WikiLeaks Cables Show Close U.S. Relationship With Egyptian President

That reminds me of something Times executive editor wrote in a forthcoming piece on WikiLeaks, where he explains the difference between The Newspaper of Record and the Guardian in handling the Afghanistan documents:

If anyone doubted that the three publications operated independently, the articles we posted that day made it clear that we followed our separate muses. The Guardian, which is an openly left-leaning newspaper, used the first War Logs to emphasize civilian casualties in Afghanistan, claiming the documents disclosed that coalition forces killed "hundreds of civilians in unreported incidents," underscoring the cost of what the paper called a "failing war." Our reporters studied the same material but determined that all the major episodes of civilian deaths we found in the War Logs had been reported in the Times, many of them on the front page.
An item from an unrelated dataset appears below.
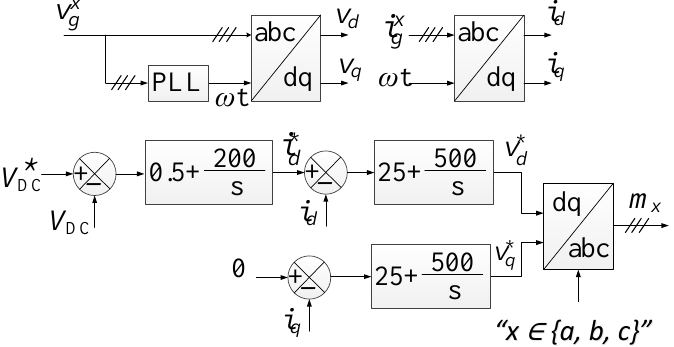
Figure 10. Generated reference signals by three-phase voltage and current controller.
They are indeed different newspapers. The Guardian thinks civilian deaths should be reported, in some cases maybe more than once.

The Guardian's piece today reports:

Another cable, from March 2009, shows the U.S.'s astonishingly intimate military relationship with Egypt. Washington provides Cairo $1.3bn annually in foreign military finance (FMF) to purchase U.S. weapons and defence equipment, and the cable said. "President Mubarak and military leaders view our military assistance program as the cornerstone of our mil-mil relationship and consider the $1.3bn in annual FMF as 'untouchable compensation' for making and maintaining peace with Israel.

"The tangible benefits to our mil-mil relationship are clear: Egypt remains at peace with Israel, and the U.S. military enjoys priority access to the Suez canal and Egyptian airspace."

Presumably Keller would argue that the Times has already--somewhere, at some time--mentioned U.S. military aid to Egypt, and thus didn't need to dwell on it today.